Rose grew up swimming in New England and has a classic cold-water swimmer's body with ample body fat. However, she's not as heavy as some cold-water swimmers, she said, and doesn't have the well-distributed body fat of legendary cold-water swimmer Lynne Cox, who did a training swim in Kachemak Bay in the late 1980s before her historic 2.3-mile pioneering swim in the Bering Strait from Little Diomede to Big Diomede in 1987.
Rose started ocean swimming in 2004 after joint pain kept her from other sports like running. Now, she gets body pains if she doesn't swim.
Her Kachemak Bay swim was training for a longer, more ambitious swim she plans next summer: an 8-mile swim across Cook Inlet at the Forelands between Nikiski and Kustatan to raise awareness about the Cook Inlet environment. She wore a custom swimming cap with an image of a dolphin on one side and a beluga whale on the other to show her support for the environment.
"We swim for the belugas and the marine mammals of the world who keep getting squeezed out of their habitat," Rose said.
She swam in just a tank suit "in sympathy with the belugas and the orcas out there who don't get to wear wetsuits," Rose added.
Rose used to drink fancy sport drinks. On a Catalina Channel swim when she got sick from diesel fuel, she found she could keep down green tea. Now green tea with a mix of complex carbohydrates is her hydration of choice. The night before she ate salmon and that morning had a boiled egg and a Pop Tart. She tries to eat a lot of protein before big swims.

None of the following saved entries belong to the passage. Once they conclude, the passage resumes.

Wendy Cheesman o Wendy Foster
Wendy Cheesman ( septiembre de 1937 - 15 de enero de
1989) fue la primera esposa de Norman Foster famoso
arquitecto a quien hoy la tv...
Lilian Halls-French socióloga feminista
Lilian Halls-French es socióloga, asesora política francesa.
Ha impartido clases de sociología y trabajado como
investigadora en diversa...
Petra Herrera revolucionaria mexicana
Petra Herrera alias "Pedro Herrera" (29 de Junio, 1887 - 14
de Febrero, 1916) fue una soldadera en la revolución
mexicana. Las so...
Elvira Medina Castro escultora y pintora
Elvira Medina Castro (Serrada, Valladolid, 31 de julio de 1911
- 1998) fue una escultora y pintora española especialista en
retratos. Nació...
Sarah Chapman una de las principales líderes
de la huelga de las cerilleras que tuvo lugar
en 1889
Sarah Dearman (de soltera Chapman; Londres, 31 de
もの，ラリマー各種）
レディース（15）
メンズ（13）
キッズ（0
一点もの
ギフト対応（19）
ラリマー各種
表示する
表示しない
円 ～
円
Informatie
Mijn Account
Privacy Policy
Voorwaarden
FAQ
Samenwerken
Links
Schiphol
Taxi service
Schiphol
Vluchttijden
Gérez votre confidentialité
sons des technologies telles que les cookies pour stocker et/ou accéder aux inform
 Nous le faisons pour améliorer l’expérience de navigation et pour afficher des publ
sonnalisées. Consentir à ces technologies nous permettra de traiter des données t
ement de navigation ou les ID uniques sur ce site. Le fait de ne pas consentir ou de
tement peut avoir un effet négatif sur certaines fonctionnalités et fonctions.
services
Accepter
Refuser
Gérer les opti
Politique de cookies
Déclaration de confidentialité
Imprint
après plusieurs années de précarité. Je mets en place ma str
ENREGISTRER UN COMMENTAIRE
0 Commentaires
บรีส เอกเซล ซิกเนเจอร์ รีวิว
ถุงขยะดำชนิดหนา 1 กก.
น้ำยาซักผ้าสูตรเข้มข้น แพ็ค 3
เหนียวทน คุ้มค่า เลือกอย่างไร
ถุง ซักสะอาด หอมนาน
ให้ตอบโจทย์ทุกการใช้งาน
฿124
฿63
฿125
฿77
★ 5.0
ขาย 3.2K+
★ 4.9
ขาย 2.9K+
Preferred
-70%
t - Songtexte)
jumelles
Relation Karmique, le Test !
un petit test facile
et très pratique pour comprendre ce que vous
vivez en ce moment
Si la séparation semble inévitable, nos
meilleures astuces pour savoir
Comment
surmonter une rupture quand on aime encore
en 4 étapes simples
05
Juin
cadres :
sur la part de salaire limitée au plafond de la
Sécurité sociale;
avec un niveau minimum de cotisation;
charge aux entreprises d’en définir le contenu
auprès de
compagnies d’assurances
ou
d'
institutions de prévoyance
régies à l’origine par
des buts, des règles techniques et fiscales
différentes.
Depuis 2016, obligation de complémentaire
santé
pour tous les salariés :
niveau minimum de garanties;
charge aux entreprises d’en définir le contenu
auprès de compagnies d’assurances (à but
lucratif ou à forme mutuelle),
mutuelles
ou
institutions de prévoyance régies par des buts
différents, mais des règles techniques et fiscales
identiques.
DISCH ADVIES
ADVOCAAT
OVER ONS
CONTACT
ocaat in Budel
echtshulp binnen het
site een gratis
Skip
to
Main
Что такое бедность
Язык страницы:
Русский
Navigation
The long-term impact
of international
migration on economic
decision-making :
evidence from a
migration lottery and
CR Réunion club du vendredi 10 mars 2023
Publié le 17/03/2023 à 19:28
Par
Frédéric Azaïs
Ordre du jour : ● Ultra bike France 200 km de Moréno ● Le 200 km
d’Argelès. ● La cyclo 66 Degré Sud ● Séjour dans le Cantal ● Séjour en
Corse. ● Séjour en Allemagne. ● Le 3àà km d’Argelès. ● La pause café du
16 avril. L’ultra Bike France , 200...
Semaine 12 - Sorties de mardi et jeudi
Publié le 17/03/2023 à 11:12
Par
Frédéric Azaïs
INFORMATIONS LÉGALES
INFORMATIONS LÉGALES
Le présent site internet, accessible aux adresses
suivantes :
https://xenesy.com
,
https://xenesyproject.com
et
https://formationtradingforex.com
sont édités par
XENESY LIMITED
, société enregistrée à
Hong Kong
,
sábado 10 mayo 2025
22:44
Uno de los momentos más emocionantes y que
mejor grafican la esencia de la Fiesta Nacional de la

A Cook Inlet swim will be in warmer water but faster currents, Rose said. That distance is about 8 miles. Rose said the current should make it equate to 20 miles. Nobody has ever done a Cook Inlet crossing, and many say it's not possible because of the currents.
"If you work with the current, you can do it," she said.
The Sitka Sound swim also was a first crossing for Rose and the other swimmers — but not the first for land mammals. Locals told Rose that problem brown bears taken across the sound had been known to swim back.